In his first team meeting, Hoke ejected two players who wore hats into the room. He quickly instilled a no-excuses mindset among his players.

Hoke also assembled a coaching staff that clicked to an extent that awed McGarry, who preceded Jim Harbaugh at USD and compiled a 39-37 record there in seven-plus years.

"The whole staff is just really, really quality football coaches," McGarry said. "The thing that makes it unique is, there isn't an ego in the room. They are all on the same page. There is no infighting, even when things aren't going well. It's a unique blend of personalities that makes it work.

"Coach Hoke is the guy that makes it happen," McGarry added. "Boy oh boy, he is something to watch. He always stays on message. There is no ego to him."

Michigan fans skeptical about Hoke fret that he was the school's third choice -- or not -- after Harbaugh and Les Miles. They point to his 47-50 record in eight years at Ball State and San Diego State.

To be sure, Hoke faces potentially steep challenges.The defensive talent is thin. Unlike Long, he'll inherit personnel not fitted to his preferences. The spread offense run by former Michigan coach Rich Rodriguez is anti-ethical to Hoke's smashmouth sensibilities.

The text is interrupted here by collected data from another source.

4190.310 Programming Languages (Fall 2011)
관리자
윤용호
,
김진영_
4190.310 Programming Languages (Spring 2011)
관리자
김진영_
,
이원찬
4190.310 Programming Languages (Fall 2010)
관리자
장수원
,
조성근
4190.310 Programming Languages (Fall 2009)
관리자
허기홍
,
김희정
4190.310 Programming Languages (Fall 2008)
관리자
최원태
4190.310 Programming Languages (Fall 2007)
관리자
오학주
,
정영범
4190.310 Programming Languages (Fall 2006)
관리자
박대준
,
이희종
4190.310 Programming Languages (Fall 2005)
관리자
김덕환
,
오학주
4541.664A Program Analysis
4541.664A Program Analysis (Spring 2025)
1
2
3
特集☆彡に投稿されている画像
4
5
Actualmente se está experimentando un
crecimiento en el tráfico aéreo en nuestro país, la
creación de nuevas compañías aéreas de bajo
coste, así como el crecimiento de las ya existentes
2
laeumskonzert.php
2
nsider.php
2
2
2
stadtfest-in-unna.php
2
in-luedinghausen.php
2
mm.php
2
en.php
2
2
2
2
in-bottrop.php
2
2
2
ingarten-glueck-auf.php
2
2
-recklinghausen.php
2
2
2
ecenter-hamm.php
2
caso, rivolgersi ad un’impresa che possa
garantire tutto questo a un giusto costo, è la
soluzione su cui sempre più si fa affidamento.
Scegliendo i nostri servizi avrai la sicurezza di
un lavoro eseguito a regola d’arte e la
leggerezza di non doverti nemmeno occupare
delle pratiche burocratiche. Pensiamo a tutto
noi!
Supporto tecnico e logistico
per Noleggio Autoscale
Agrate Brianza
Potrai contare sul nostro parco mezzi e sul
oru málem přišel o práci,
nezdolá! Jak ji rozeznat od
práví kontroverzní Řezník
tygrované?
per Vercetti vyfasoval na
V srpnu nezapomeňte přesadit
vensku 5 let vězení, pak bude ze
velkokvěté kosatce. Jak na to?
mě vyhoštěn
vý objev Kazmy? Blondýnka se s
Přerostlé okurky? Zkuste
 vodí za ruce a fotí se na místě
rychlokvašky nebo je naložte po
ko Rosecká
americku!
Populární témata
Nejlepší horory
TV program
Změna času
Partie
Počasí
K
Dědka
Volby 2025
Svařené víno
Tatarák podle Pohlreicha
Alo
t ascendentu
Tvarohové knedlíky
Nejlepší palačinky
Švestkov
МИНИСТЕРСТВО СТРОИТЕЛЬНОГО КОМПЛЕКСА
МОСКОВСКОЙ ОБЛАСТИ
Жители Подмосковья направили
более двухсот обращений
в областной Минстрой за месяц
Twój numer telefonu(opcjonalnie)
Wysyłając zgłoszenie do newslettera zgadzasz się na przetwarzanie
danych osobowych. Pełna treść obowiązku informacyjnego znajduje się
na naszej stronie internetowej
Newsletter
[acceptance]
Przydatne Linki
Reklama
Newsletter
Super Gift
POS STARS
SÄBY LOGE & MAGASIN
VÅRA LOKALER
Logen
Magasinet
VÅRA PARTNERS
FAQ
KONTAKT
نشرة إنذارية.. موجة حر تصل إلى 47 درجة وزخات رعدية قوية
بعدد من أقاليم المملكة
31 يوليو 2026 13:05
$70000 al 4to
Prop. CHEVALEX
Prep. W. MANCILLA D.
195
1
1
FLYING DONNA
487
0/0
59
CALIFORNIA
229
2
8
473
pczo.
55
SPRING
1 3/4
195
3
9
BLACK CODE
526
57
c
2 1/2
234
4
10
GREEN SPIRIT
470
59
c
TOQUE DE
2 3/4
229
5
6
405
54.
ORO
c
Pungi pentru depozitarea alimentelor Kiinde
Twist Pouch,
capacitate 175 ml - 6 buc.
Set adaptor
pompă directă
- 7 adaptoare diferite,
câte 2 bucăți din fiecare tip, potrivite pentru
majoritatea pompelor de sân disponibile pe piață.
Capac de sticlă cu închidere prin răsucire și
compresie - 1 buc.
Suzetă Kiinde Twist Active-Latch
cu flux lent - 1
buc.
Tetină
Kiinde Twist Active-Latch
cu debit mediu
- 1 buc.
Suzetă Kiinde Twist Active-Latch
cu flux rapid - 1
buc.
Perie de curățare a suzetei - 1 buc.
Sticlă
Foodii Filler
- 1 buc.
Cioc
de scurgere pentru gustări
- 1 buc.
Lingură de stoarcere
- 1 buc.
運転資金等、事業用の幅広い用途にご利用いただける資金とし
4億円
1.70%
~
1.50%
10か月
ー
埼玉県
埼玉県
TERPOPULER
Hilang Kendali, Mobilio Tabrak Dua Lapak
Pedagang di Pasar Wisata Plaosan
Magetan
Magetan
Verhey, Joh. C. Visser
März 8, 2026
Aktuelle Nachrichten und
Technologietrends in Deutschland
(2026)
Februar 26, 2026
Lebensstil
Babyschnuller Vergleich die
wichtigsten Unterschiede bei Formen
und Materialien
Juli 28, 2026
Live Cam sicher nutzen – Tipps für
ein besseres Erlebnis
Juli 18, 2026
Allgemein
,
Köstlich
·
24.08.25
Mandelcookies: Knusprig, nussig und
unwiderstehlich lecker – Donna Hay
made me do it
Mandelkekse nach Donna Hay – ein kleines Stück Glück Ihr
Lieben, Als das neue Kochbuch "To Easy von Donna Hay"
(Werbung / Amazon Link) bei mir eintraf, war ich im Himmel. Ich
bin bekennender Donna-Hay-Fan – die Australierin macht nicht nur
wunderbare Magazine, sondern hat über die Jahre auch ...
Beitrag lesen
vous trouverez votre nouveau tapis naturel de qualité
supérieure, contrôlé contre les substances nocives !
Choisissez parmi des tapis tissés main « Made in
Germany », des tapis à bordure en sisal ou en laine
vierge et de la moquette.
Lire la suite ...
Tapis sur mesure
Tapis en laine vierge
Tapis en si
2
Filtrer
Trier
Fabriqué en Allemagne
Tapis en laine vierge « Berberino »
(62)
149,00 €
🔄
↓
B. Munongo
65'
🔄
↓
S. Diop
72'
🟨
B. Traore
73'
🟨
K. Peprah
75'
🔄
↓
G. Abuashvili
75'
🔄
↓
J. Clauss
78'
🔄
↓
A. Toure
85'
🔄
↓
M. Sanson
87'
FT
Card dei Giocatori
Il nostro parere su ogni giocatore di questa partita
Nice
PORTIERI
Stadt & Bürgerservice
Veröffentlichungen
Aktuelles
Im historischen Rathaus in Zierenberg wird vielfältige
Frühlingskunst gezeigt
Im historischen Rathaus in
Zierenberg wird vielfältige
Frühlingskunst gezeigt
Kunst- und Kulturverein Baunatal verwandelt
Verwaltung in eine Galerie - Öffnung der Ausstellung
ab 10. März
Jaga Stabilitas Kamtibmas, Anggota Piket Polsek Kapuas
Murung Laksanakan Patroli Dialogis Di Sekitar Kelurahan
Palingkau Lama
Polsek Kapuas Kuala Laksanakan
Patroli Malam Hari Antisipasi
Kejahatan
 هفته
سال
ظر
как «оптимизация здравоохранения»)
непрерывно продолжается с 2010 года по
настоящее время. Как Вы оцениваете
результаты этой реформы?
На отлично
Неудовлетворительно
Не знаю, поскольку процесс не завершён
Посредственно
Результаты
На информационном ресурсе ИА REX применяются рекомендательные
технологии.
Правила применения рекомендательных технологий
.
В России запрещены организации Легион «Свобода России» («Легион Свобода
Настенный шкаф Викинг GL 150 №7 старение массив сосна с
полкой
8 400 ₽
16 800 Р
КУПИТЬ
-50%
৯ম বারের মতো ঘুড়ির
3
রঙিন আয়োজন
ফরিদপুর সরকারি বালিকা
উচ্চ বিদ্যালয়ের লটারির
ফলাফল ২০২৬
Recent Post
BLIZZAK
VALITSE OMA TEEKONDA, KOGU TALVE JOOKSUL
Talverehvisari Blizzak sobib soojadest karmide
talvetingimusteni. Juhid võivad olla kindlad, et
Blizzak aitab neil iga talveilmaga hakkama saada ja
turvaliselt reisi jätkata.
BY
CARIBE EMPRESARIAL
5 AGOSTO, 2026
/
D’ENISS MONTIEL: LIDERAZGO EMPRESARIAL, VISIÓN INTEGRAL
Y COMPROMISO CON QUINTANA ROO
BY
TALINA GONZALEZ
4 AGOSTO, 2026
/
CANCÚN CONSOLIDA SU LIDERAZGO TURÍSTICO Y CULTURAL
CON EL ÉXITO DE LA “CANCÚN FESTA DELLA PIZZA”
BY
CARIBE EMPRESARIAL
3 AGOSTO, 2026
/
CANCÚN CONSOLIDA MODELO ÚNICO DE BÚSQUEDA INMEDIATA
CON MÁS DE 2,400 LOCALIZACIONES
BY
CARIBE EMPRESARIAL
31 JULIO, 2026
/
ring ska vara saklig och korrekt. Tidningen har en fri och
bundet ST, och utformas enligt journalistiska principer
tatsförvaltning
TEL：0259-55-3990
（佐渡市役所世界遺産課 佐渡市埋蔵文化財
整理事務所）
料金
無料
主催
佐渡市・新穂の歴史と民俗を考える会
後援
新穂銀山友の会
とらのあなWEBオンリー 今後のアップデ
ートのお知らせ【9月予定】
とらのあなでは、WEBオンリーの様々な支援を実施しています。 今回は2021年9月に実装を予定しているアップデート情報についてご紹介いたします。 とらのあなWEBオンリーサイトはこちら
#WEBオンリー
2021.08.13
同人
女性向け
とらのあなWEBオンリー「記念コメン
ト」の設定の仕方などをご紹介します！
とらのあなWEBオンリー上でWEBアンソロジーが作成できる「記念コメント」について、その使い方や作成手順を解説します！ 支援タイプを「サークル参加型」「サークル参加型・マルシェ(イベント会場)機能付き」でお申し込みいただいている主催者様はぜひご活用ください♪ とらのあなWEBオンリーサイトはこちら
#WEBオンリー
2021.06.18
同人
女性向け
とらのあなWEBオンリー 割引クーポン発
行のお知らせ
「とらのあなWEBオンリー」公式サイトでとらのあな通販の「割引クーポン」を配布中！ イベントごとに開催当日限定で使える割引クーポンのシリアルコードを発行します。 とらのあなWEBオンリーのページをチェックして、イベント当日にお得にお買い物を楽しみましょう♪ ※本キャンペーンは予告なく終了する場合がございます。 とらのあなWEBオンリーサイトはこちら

But more important are the building blocks -- tackling, blocking, discipline -- and Hoke did wonders in those areas at SDSU.

Improved toughness and fundamentals were the driving force behind SDSU's rise from 2-10 to 4-8 to 9-4 this year.

Michigan fans will soon discover that Hoke improves their chances of defeating their chief tormentor, a man who likewise espouses the old-school values and stays on message to the point of parody.

A fellow named Jim Tressel. He happens to admire Hoke. Endorsed him for the SDSU job. In the Aztecs media guide, Tressel calls Hoke "one of the very fine coaches in this land." People underestimated Tressel, too. He had won at Youngstown State. So what, the skeptics said.

Tressel went 6-1 against Lloyd Carr, the Michigan coach under whom Hoke served as a defensive line coach. Against Rodriguez's three Michigan teams, Tressel enjoyed an average victory of 33-8. The Ohio State M.O. in those three victories was simple. Tackle well. Pound away with the run. And wait for Michigan to make mistakes and crumble. Which Michigan did. Funny, that's also what Tressel's first Ohio State team did at Ann Arbor in 2001, a victory that awoke the slumbering rivalry. Hoke was there, coaching for Carr. He appreciates the brutal simplicity of what OSU did on that gray afternoon.

Two trifling predictions: In Ann Arbor next November, Michigan and Brady Hoke will be within 10 points of Ohio State when the game clock expires, and Rocky Long and San Diego State will notch the school's second consecutive winning season, last done here in 1995-96.